The Med. I’m pretty sure all of the beaches, with the exception of the Boccadasse and a few others, are privatized. Basically, from the boardwalk, you don’t see much. You have to go down into a beach club to get access to the beach. I somehow managed to avoid paying. I’d like to think I’m sneaky. I found a spot on the rocks, just next to the ladder that goes into the Med. The water was sooo nice. It didn’t look clean enough to dunk my head, so I didn’t.
Typical Genova beaches. The boardwalk, a bus ride outside of the downtown core, is lined with beach clubs. On the left, you can see a staircase that leads from the board walk to the beach club below. Inside, you pay a fee and you get access to the change rooms, the snack bar, the pool and maybe even soccer court, a state room (at extra charge), beach chair and umbrella, and, of course, the beach. Like I said, the receptionist was distracted so I “snuck” in and didn’t pay. Because, in Barcelona, I burnt my back, I decided to lay on my back and even out my tan. Yeah, my feet and legs are red.
The boardwalk. I don’t know if Genova is really expensive to live in or if it’s just modest, but there are no street venders on the boardwalk. As a result, the walk is so much more relaxing. You’re not pressured by loud venders walking up to you, trying to sell stuff. Instead, you can walk as slow as you want, look at the beach on one side and super posh townhouses on the other.
The . About a block down from here, I sat down for lunch. I had pasta con frutti del mare. Like Paris, it’s really easy to find amazing food for a decent price. I learned a valuable lesson about cafes that day though. First, never sit at an empty cafe. If you’re the only customer, it takes forever to get the bill. If you do chose to sit at an empty cafe, be sure to face towards the cafe so you can signal that you want the check. There was another thing, but I forgot what it was…
The XX Settembre strip. It’s kind of cool, actually. Basically, it’s the place to shop in Genova. There’s a walkway on either side of the strip. Neon signs flash from both ways. It’s also really funny because they have a mix from the high-end to the affordable, in terms of stores. For instance, McDonald’s is right next to Swarovsky, both with huge flashing neon signs. Like the boardwalk, it’s not littered with street venders and the walkway is made up of super cool mosaics.

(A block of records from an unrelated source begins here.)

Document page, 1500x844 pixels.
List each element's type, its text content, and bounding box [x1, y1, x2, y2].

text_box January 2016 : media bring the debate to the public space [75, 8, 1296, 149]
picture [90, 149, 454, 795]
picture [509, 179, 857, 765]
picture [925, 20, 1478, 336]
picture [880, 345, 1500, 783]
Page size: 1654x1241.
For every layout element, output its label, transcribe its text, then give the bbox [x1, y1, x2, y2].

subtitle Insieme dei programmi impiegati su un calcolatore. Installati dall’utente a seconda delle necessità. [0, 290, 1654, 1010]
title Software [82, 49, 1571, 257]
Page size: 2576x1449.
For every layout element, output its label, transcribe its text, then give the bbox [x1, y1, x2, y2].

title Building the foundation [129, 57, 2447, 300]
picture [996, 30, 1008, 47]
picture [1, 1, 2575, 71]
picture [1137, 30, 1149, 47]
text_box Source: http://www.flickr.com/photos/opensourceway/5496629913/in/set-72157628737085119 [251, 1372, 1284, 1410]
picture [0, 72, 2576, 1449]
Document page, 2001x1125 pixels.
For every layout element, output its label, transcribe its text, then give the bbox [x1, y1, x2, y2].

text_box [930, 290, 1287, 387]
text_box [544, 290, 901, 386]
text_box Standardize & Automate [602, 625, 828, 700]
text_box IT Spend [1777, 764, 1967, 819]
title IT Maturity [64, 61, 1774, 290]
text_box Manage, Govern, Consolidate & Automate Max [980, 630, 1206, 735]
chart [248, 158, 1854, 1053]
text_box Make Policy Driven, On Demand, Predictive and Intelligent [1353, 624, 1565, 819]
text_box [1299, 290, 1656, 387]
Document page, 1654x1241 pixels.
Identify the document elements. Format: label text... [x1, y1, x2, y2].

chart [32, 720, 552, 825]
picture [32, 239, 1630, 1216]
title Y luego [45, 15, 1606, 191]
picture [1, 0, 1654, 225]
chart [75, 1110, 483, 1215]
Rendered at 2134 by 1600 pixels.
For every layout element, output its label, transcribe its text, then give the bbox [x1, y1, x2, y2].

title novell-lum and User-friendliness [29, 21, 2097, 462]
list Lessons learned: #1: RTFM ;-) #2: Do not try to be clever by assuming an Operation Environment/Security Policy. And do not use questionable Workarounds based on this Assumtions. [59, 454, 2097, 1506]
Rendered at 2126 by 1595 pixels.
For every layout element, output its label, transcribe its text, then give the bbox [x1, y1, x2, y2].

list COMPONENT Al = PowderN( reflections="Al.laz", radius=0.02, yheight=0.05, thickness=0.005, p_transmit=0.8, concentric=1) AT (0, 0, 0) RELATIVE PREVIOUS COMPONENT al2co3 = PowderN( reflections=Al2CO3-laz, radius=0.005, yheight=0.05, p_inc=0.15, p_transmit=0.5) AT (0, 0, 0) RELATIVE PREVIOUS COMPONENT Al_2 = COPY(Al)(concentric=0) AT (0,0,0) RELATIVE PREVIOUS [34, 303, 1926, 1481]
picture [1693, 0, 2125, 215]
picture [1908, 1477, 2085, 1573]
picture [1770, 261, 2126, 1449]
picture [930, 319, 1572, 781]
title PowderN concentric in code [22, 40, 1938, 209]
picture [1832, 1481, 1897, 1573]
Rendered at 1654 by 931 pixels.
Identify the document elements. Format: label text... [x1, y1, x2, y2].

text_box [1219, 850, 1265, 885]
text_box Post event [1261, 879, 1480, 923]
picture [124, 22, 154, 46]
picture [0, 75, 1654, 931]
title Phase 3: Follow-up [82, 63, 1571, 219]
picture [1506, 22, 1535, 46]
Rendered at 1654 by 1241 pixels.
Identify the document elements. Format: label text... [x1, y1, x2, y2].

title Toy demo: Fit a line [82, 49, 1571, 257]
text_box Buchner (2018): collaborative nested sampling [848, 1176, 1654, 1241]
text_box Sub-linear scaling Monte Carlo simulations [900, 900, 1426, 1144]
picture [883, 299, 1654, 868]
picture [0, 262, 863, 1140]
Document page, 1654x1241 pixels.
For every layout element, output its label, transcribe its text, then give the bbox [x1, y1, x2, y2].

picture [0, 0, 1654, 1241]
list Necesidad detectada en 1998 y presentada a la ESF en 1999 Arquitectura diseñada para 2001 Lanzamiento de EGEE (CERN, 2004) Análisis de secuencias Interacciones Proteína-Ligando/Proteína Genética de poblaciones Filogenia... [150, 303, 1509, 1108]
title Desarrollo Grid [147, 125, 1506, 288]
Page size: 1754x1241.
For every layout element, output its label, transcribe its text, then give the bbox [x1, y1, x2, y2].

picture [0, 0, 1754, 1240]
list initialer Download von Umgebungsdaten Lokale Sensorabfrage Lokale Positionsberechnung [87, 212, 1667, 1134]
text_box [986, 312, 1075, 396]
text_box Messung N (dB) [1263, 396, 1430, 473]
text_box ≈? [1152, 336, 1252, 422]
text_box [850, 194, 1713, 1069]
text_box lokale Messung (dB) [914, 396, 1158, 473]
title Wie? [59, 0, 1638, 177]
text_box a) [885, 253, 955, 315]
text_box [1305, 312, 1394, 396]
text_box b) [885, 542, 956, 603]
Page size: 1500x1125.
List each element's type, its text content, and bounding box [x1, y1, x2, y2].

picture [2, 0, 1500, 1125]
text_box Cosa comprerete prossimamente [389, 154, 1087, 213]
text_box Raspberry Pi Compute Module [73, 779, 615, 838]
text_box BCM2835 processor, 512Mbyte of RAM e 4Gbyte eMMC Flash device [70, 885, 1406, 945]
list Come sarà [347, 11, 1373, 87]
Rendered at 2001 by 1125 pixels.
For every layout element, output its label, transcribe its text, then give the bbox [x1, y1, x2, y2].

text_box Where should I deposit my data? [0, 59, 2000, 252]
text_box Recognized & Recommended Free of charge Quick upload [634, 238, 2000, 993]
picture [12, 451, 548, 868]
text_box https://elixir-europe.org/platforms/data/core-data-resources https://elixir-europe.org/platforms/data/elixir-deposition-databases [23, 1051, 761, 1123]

Piazza Colombo. So, apparently, a long time ago, Christopher Colombus lived in Genova. I passed by his house without even knowing it. I looked at my map and thought: “that little thing? he lived in that hut?!” Apparently so. Anyhow, they have a piazza named in his honour, just like every other european city.
The Antique Mall (I don’t know what the actual name of the place is called). Stumbled on this totally by accident. Quite a nice little discovery. Well, it’s not really little. It’s an sheltered market in which they sell only vintage and antique objects for a hefty price.
The Corso Andrea Podesta. This bridge goes over the XX Septtembre strip. Typical Europe: young couple in love. pda. Cute.
Another view of the XX Septtembre.
Again, the XX Septtembre. I usually wouldn’t post more than two pictures of the same thing, but I’m not that great a photographer. I need a few pictures to demonstrate how grand the strip is. By the way, what’s so special about September 20th?
Vespas!!! btw, this is a parking lot, not a dealership.
Christopher Columbus’ garden. Behind it, his home… I think. I better read up on it. Again, a young couple in love. pda. cute.
Walking back to the hostel on la Vie di Pré.